Фредерика помуслила платок и принялась оттирать Антеины кружева. Вдоль одной оборки тянулась ниточка зеленоватой слизи.
– Ты, я думаю, догадалась, что я залетела.
– И что ты будешь делать?
– Аборт, что еще? Нужно только уговорить родителей отпустить меня на неделю-другую в Лондон. А там Марина поможет.
– Она-то с какой стати?
– Вообще-то, это она нашла и врача, и клинику, и все прочее. Она все устроит.
– Тебе, наверно, паршиво…
Мраморно-белая Антея-Астрея в густеющем золоте вечера посмотрела на рыжую, любопытную Фредерику:
– Меня тошнит. Постоянно тошнит. От всего мерзко: от секса, шампанского, клубники… Публика хлопает – у меня в голове звенит. Одежда вся мала. Все опротивело, если хочешь знать. И страшно бесит, что я дала себя так провести. Я думала, на приличного мужчину можно положиться… ну, ты понимаешь. Ничего, теперь умней буду. А если ты считаешь, что я дрянь бесчувственная, то подумай, какой я еще могу быть в моем прекрасном положении?
Она, чуть запнувшись, зашагала прочь, светлая фантастическая фигурка, готовая в последний раз представить на сцене Большую маску…
– Redit et virgo, redeunt Saturnia regna , – анахронически возгласил Томас Пул; сноп изобилия и меч правосудия лишь слегка покачнулись в руках недвижной Астреи.
Фредерика чуть не в слезах разыскала Уилки. Уилки, в последний раз блеснувший в сцене «несси-восси!», увидел, что дело неладно, и тут же приобнял ее:
– А ну признавайся, что стряслось?
– Ничего. Это Антея. У Антеи несчастье. Мне грустно.
– Никакого несчастья, а просто красотка залетела. Это легко исправить.
– «Исправить» – мерзкое слово!
– Согласен. Я лично считаю, что профилактика лучше лечения. Но тут, видно, говорила страсть. Да, нехорошо. Надеюсь в своих похождениях подобного избежать. А как твои успехи?
– Не знаю. Не могу решиться. Мне страшно.
– Да ты, дитя мое, динамщица…
– Так вот как это называется. Запомню. Но я не такая, и тебе это известно. Я просто не знаю, как быть: я же наврала, а если будет кровь… или еще что? Что тогда делать? Он-то не знает, что я… А я не знаю ни что делать, ни как. Мне страшно.
– Говорят, моря крови – это в основном миф.

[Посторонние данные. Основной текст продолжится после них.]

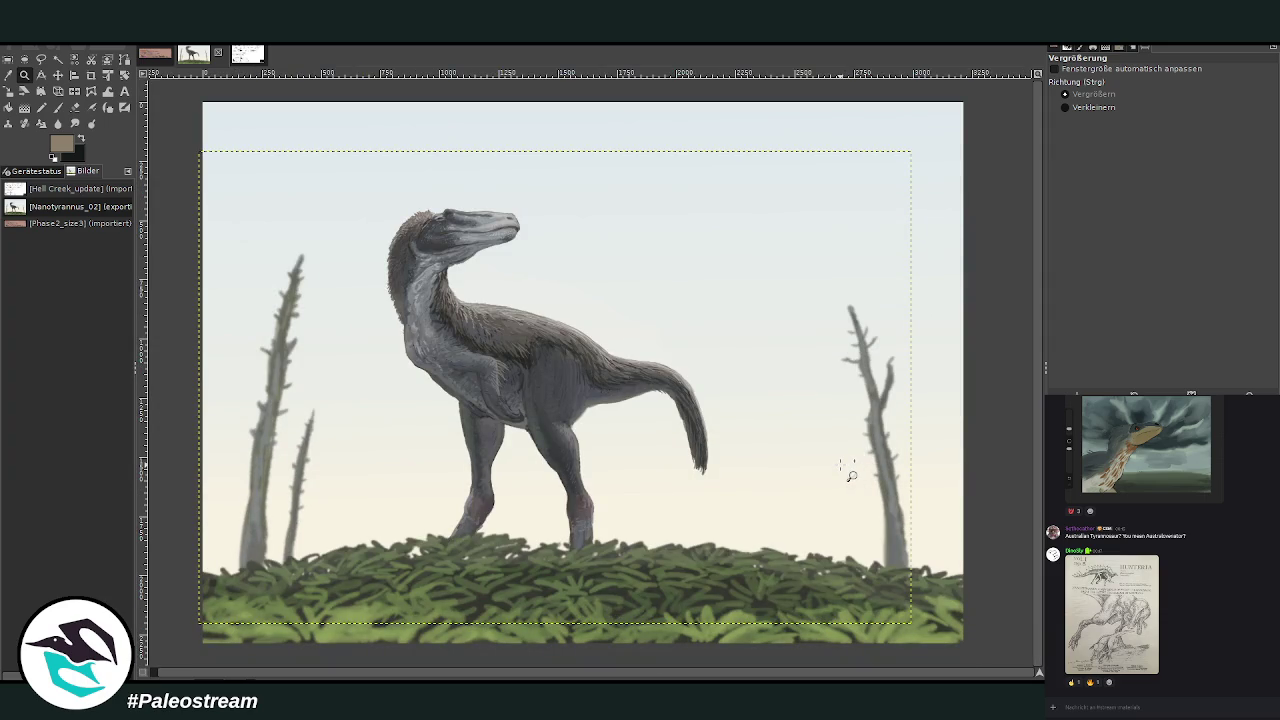
key(ctrl+z)
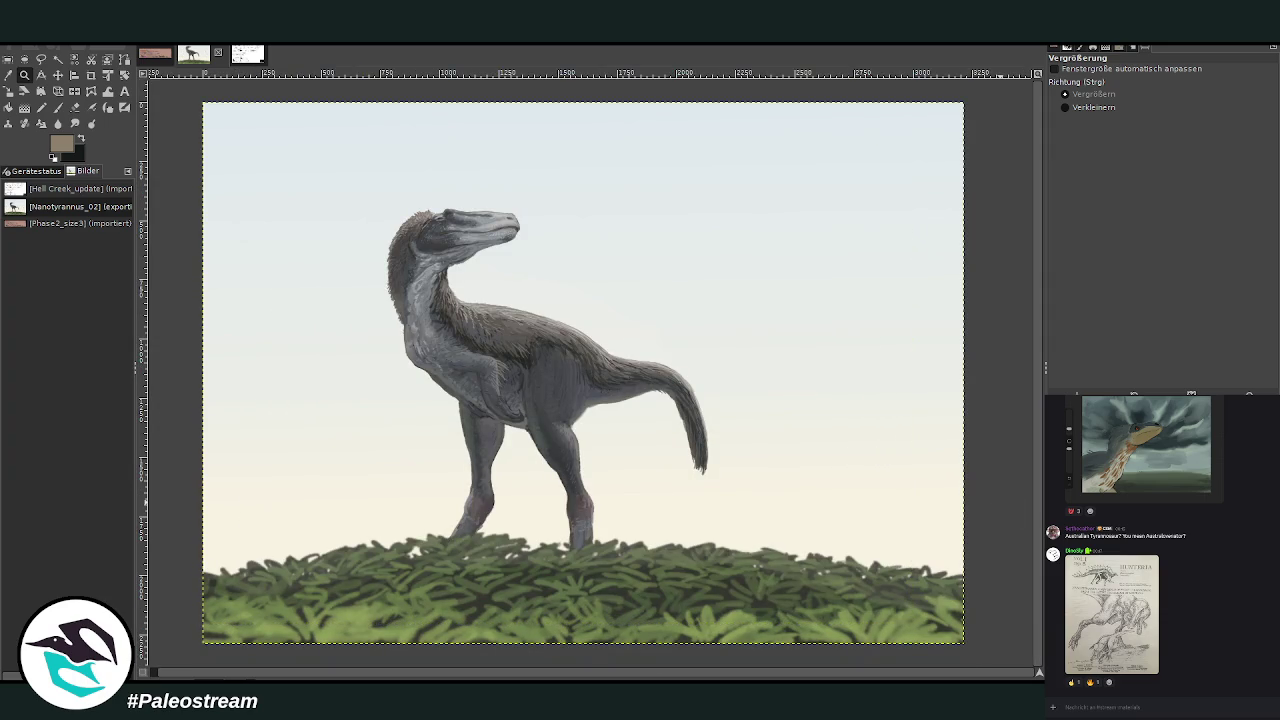
key(ctrl+z)
key(ctrl+y)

– Да? Но ведь мифы откуда-то берутся. Значит, у некоторых бывает кровь. Почему тогда не у меня? И хватит твоих шуточек! Я не динамщица, но и не дрянь бесчувственная, как Антея про себя говорит… Я бы не смогла, как она. Нет, правда! Ты посмотри на Стефани: она вся светится. И вообще, все не так просто. Малыши бывают чудесные, это готовые, живые люди и все такое. Правда, сама-то я вряд ли захочу ребенка. У Стефани, я думаю, тоже страсть заговорила, только ей хватило смелости ребенка оставить. Впрочем, оба примера не для меня. Что же мне делать?